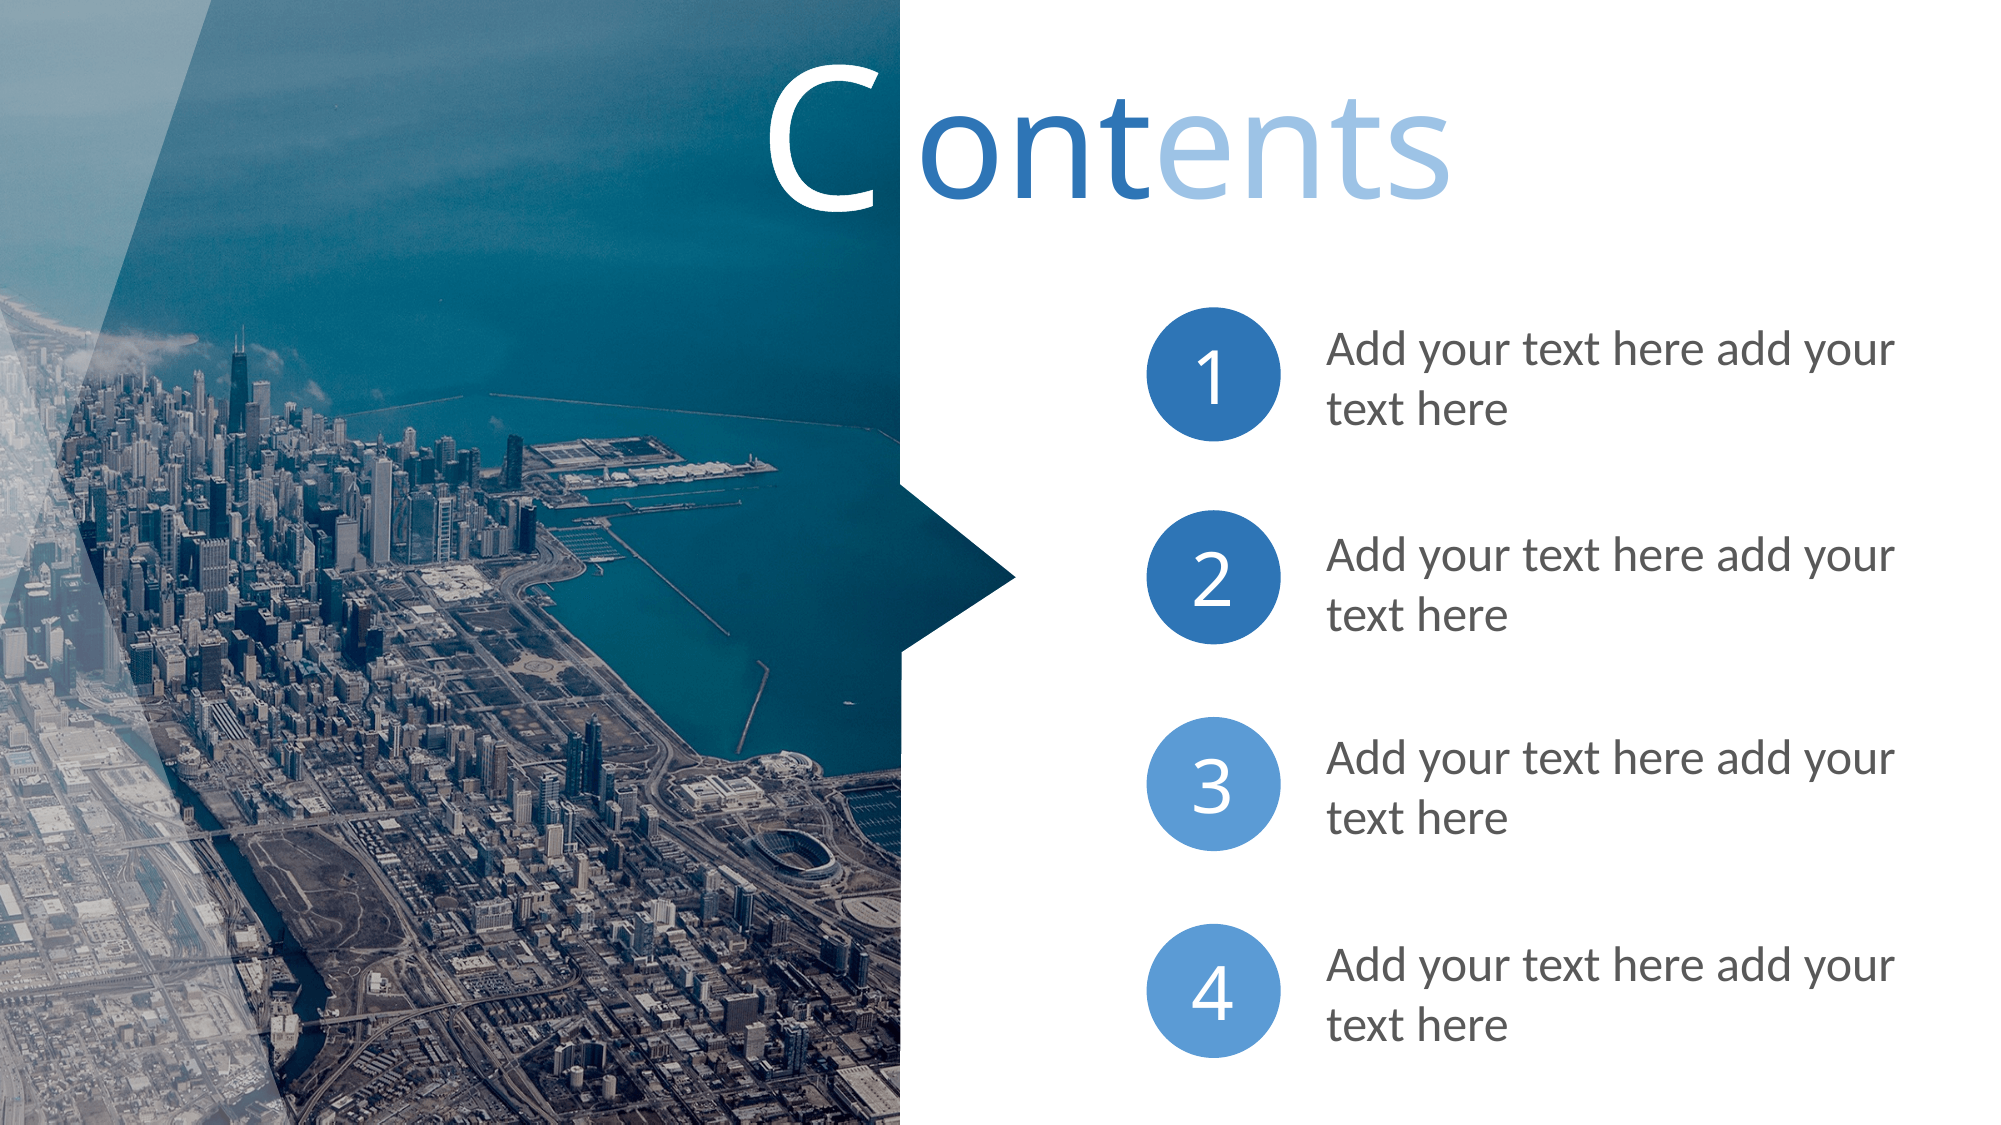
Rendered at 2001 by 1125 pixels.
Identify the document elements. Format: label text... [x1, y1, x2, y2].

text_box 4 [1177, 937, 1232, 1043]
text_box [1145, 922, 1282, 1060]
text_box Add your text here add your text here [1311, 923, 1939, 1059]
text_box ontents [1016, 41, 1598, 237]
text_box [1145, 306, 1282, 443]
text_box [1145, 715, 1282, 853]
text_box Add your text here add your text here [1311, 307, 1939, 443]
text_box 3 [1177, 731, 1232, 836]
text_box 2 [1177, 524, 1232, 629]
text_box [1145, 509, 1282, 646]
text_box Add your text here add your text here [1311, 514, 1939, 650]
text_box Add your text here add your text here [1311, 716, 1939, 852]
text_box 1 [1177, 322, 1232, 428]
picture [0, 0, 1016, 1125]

──────

* _About this task_:
Print every line above exactly. Leave the pictures out.

* _Solution_:
Rendered at 2001 by 1125 pixels.
Identify the document elements. Format: label text... [x1, y1, x2, y2].

text_box 4 [1177, 937, 1232, 1043]
text_box [1145, 922, 1282, 1060]
text_box Add your text here add your text here [1311, 923, 1939, 1059]
text_box ontents [1016, 41, 1598, 237]
text_box [1145, 306, 1282, 443]
text_box [1145, 715, 1282, 853]
text_box Add your text here add your text here [1311, 307, 1939, 443]
text_box 3 [1177, 731, 1232, 836]
text_box 2 [1177, 524, 1232, 629]
text_box [1145, 509, 1282, 646]
text_box Add your text here add your text here [1311, 514, 1939, 650]
text_box Add your text here add your text here [1311, 716, 1939, 852]
text_box 1 [1177, 322, 1232, 428]
picture [0, 0, 1016, 1125]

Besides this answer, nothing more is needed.